The Magnificent Ambersons (2002 TV Movie)
Good story and some good performances can't hide one essential weakness
20 January 2002
***SPOILERS*** ***SPOILERS*** Make no mistake, there is much to like in this remake of the classic Booth Tarkington story of the rise and fall of a powerful turn-of-the-last-century mid-western family and Orson Welles' classic film thereof. The scenery is some of the most beautiful seen in a made-for-TV film. The camera-work, in general, is outstanding. And there are some fine performances. Madeleine Stowe and Bruce Greenwood convey believability as the two lovers reunited after so many years, Gretchen Mol makes a fetching Lucy Morgan, William Hootkins (That's Lieutenant Eckhardt for you "Batman" fans.), rivets your attention every step of the way with his bluff, hearty Uncle George, and James Cromwell brings his usual understated warmth to clan patriarch Major Amberson.
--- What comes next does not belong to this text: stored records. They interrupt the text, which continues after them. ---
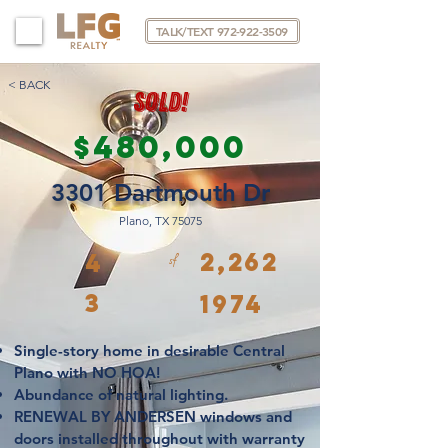
TALK/TEXT 972-922-3509
< BACK
SOLD!
$480,000
3301 Dartmouth Dr
Plano, TX 75075
2,262
4
sf
3
1974
Single-story home in desirable Central
Plano with
NO HOA!
Abundance of natural lighting.
RENEWAL BY ANDERSEN windows and
doors
installed throughout with warranty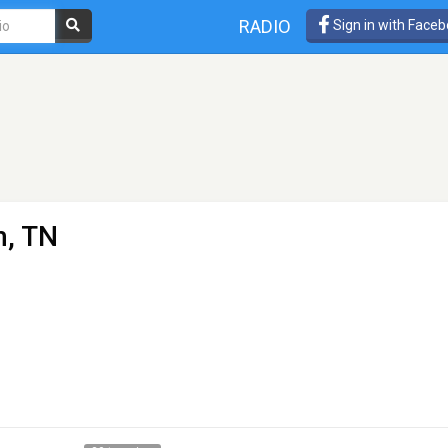
RADIO
Sign in with Face
, TN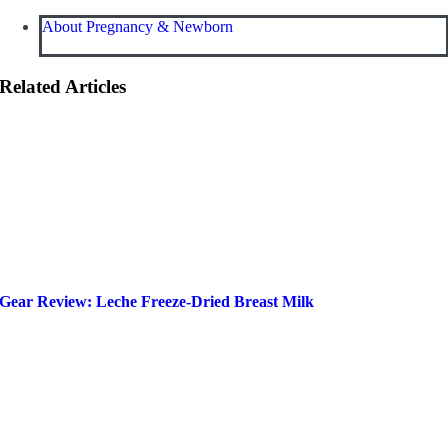
About Pregnancy & Newborn
Related Articles
Gear Review: Leche Freeze-Dried Breast Milk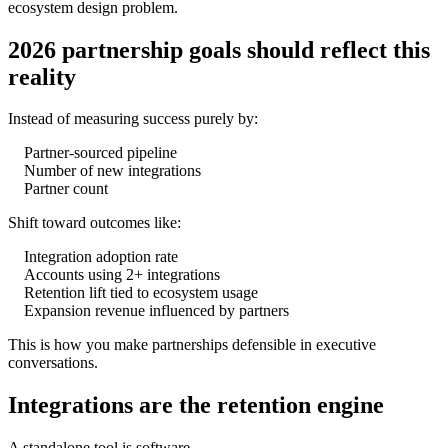
ecosystem design problem.
2026 partnership goals should reflect this
reality
Instead of measuring success purely by:
Partner-sourced pipeline
Number of new integrations
Partner count
Shift toward outcomes like:
Integration adoption rate
Accounts using 2+ integrations
Retention lift tied to ecosystem usage
Expansion revenue influenced by partners
This is how you make partnerships defensible in executive
conversations.
Integrations are the retention engine
A standalone tool is software.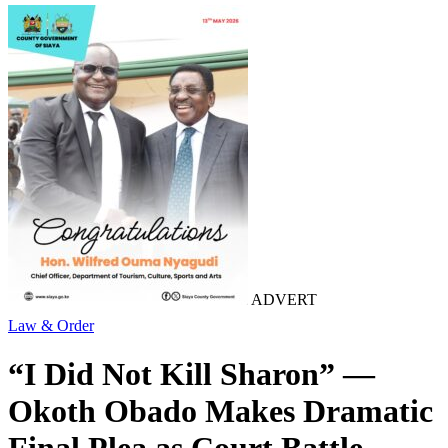
ADVERT
Law & Order
“I Did Not Kill Sharon” —
Okoth Obado Makes Dramatic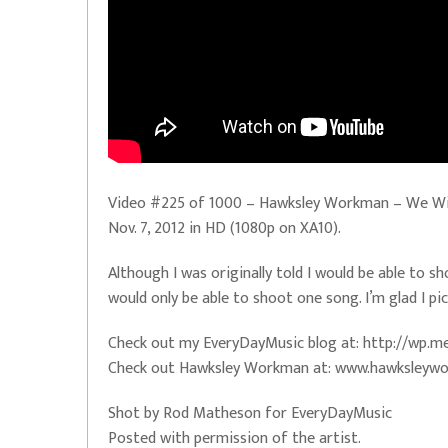
Video #225 of 1000 – Hawksley Workman – We Will 
Nov. 7, 2012 in HD (1080p on XA10).
Although I was originally told I would be able to s
would only be able to shoot one song. I’m glad I pic
Check out my EveryDayMusic blog at: http://wp
Check out Hawksley Workman at: www.hawksleyw
Shot by Rod Matheson for EveryDayMusic
Posted with permission of the artist.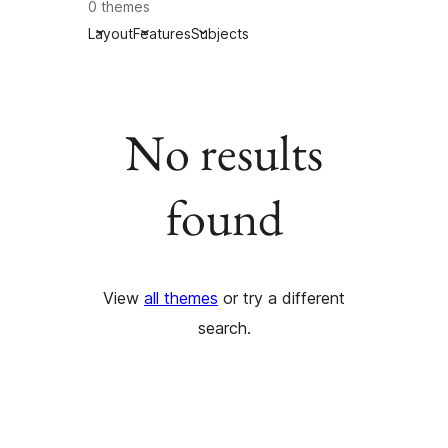
0 themes
Layout
Features
Subjects
No results
found
View
all themes
or try a different
search.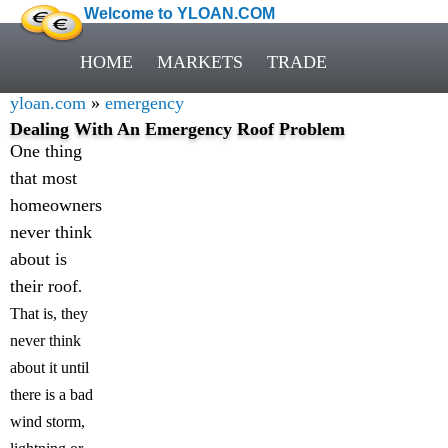
Welcome to YLOAN.COM
HOME
MARKETS
TRADE
yloan.com
»
emergency
Dealing With An Emergency Roof Problem
One thing
that most
homeowners
never think
about is
their roof
.
That is, they
never think
about it until
there is a bad
wind storm,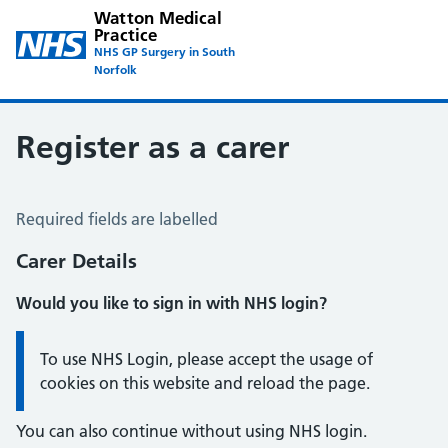
Watton Medical
Practice
NHS GP Surgery in South
Norfolk
Register as a carer
Register a Carer
Required fields are labelled
Carer Details
Would you like to sign in with NHS login?
Information:
To use NHS Login, please accept the usage of
cookies on this website and reload the page.
You can also continue without using NHS login.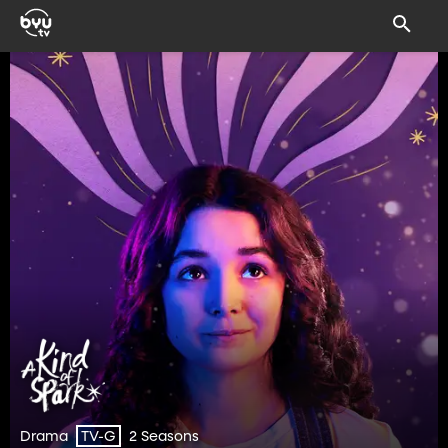
Drama
2 Seasons
TV-G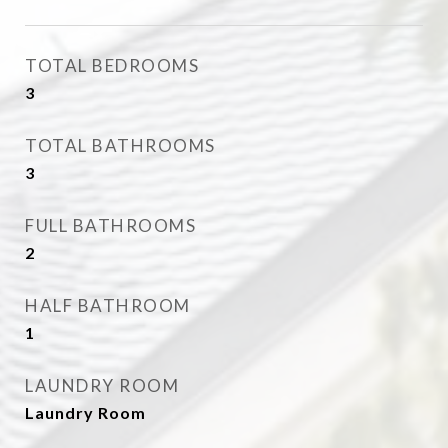
TOTAL BEDROOMS
3
TOTAL BATHROOMS
3
FULL BATHROOMS
2
HALF BATHROOM
1
LAUNDRY ROOM
Laundry Room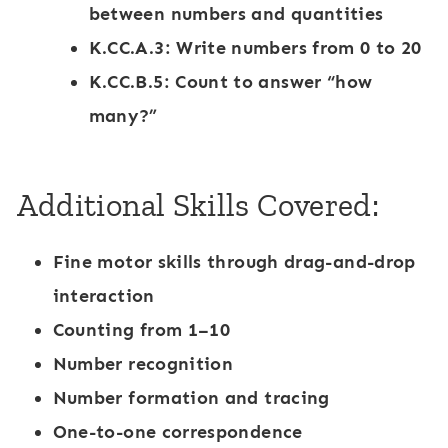
between numbers and quantities
K.CC.A.3: Write numbers from 0 to 20
K.CC.B.5: Count to answer “how
many?”
Additional Skills Covered:
Fine motor skills through drag-and-drop
interaction
Counting from 1–10
Number recognition
Number formation and tracing
One-to-one correspondence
And the overall production his the usual A&E understated glitz.

So much for the good.

Now, it's an old maxim in the entertainment world that, if you don't have a lead who generates even a little sympathy, the audience you hope to reach won't respond as hoped. In other words, they ain't gonna like your movie. And there's the rub: Jonathan Rhys-Myers not only overplays George Amberson to an almost comic degree, but plays him as such a spoiled, unsympathetic little creep that you almost want to give him a bust in the mouth on general principles. Nowhere, not even in the scenes of his supposed reformation, does he ever generate sympathy of any kind. In Welles' excellent 1942 film, Tim Holt played George Amberson as a rich brat, but he was, at least, a vaguely sympathetic rich brat. Now, granted, Holt wasn't much of an actor, but, at least, his understated approach was far better than Rhys-Meyers' overplaying. All that was missing from the latter's interpretation was a top hat, cape, and handlebar mustache. This is what Snidely Whiplash must have been like as a kid!

In other words, you could do worse that the 2002 "Magnificent Ambersons," but you could do much better, too.

Like renting the far superior 1942 original, for example, which does a better job in half the time.